- _DATASET RECORDS_
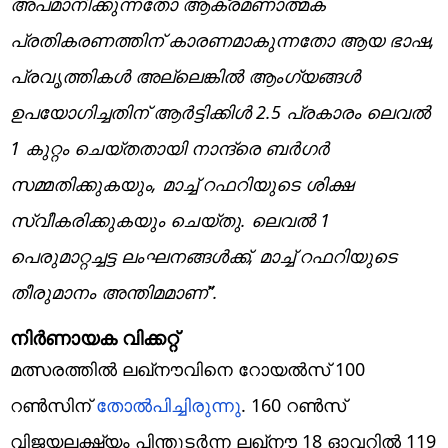
അപമാനിക്കുന്നതോ ആക്രമണാത്മക
പ്രതികരണത്തിന് കാരണമാകുന്നതോ ആയ ഭാഷ,
പ്രവൃത്തികൾ അല്ലെങ്കിൽ ആംഗ്യങ്ങൾ
ഉപയോഗിച്ചതിന് ആർട്ടിക്കിൾ 2.5 പ്രകാരം ലെവൽ
1 കുറ്റം ചെയ്തതായി നാന്ദ്രെ ബര്‍ഗര്‍
സമ്മതിക്കുകയും, മാച്ച് റഫറിയുടെ ശിക്ഷ
സ്വീകരിക്കുകയും ചെയ്തു. ലെവൽ 1
പെരുമാറ്റച്ചട്ട ലംഘനങ്ങൾക്ക്, മാച്ച് റഫറിയുടെ
തീരുമാനം അന്തിമമാണ്‌”.
നിര്‍ണായക വിക്കറ്റ്‌
മത്സരത്തില്‍ ലഖ്‌നൗവിനെ റോയല്‍സ് 100
റണ്‍സിന്
തോല്‍പിച്ചിരുന്നു
. 160 റണ്‍സ്
വിജയലക്ഷ്യം പിന്തുടര്‍ന്ന ലഖ്‌നൗ 18 ഓവറില്‍ 119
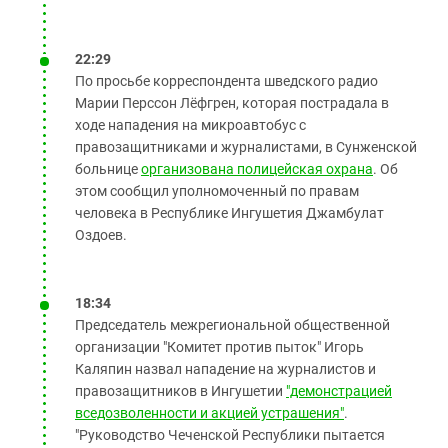
22:29
По просьбе корреспондента шведского радио
Марии Перссон Лёфгрен, которая пострадала в
ходе нападения на микроавтобус с
правозащитниками и журналистами, в Сунженской
больнице
организована полицейская охрана
. Об
этом сообщил уполномоченный по правам
человека в Республике Ингушетия Джамбулат
Оздоев.
18:34
Председатель межрегиональной общественной
организации "Комитет против пыток" Игорь
Каляпин назвал нападение на журналистов и
правозащитников в Ингушетии
"демонстрацией
вседозволенности и акцией устрашения"
.
"Руководство Чеченской Республики пытается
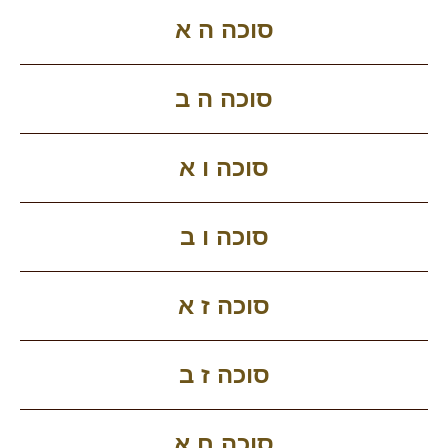
סוכה ה א
סוכה ה ב
סוכה ו א
סוכה ו ב
סוכה ז א
סוכה ז ב
סוכה ח א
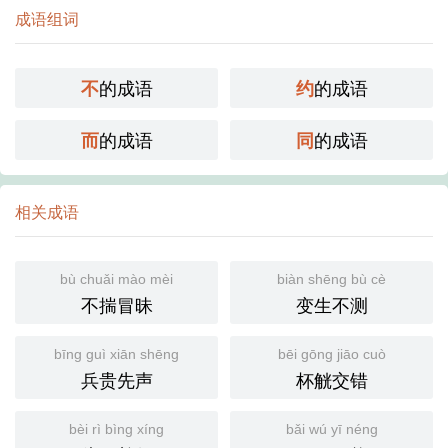
成语组词
的成语
的成语
不
约
的成语
的成语
而
同
相关成语
bù chuǎi mào mèi
biàn shēng bù cè
不揣冒昧
变生不测
bīng guì xiān shēng
bēi gōng jiāo cuò
兵贵先声
杯觥交错
bèi rì bìng xíng
bǎi wú yī néng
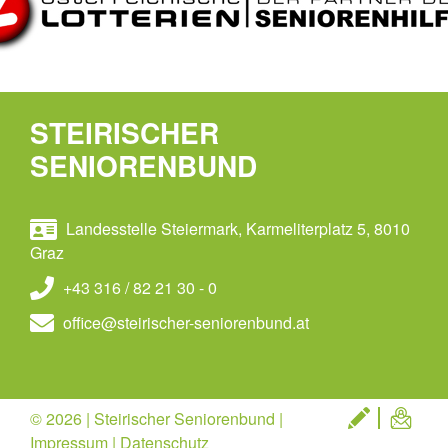
STEIRISCHER
SENIORENBUND
Landesstelle Steiermark, Karmeliterplatz 5, 8010
Graz
+43 316 / 82 21 30 - 0
office@steirischer-seniorenbund.at
© 2026 | Steirischer Seniorenbund |
Impressum
|
Datenschutz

- _YOUR INSTRUCTIONS_
Skip every picture, and give the rest of the material above again exactly.

- _RESPONSE_
അപമാനിക്കുന്നതോ ആക്രമണാത്മക
പ്രതികരണത്തിന് കാരണമാകുന്നതോ ആയ ഭാഷ,
പ്രവൃത്തികൾ അല്ലെങ്കിൽ ആംഗ്യങ്ങൾ
ഉപയോഗിച്ചതിന് ആർട്ടിക്കിൾ 2.5 പ്രകാരം ലെവൽ
1 കുറ്റം ചെയ്തതായി നാന്ദ്രെ ബര്‍ഗര്‍
സമ്മതിക്കുകയും, മാച്ച് റഫറിയുടെ ശിക്ഷ
സ്വീകരിക്കുകയും ചെയ്തു. ലെവൽ 1
പെരുമാറ്റച്ചട്ട ലംഘനങ്ങൾക്ക്, മാച്ച് റഫറിയുടെ
തീരുമാനം അന്തിമമാണ്‌”.
നിര്‍ണായക വിക്കറ്റ്‌
മത്സരത്തില്‍ ലഖ്‌നൗവിനെ റോയല്‍സ് 100
റണ്‍സിന്
തോല്‍പിച്ചിരുന്നു
. 160 റണ്‍സ്
വിജയലക്ഷ്യം പിന്തുടര്‍ന്ന ലഖ്‌നൗ 18 ഓവറില്‍ 119
22:29
По просьбе корреспондента шведского радио
Марии Перссон Лёфгрен, которая пострадала в
ходе нападения на микроавтобус с
правозащитниками и журналистами, в Сунженской
больнице
организована полицейская охрана
. Об
этом сообщил уполномоченный по правам
человека в Республике Ингушетия Джамбулат
Оздоев.
18:34
Председатель межрегиональной общественной
организации "Комитет против пыток" Игорь
Каляпин назвал нападение на журналистов и
правозащитников в Ингушетии
"демонстрацией
вседозволенности и акцией устрашения"
.
"Руководство Чеченской Республики пытается
סוכה ה א
סוכה ה ב
סוכה ו א
סוכה ו ב
סוכה ז א
סוכה ז ב
סוכה ח א
成语组词
的成语
的成语
不
约
的成语
的成语
而
同
相关成语
bù chuǎi mào mèi
biàn shēng bù cè
不揣冒昧
变生不测
bīng guì xiān shēng
bēi gōng jiāo cuò
兵贵先声
杯觥交错
bèi rì bìng xíng
bǎi wú yī néng
STEIRISCHER
SENIORENBUND
Landesstelle Steiermark, Karmeliterplatz 5, 8010
Graz
+43 316 / 82 21 30 - 0
office@steirischer-seniorenbund.at
© 2026 | Steirischer Seniorenbund |
Impressum
|
Datenschutz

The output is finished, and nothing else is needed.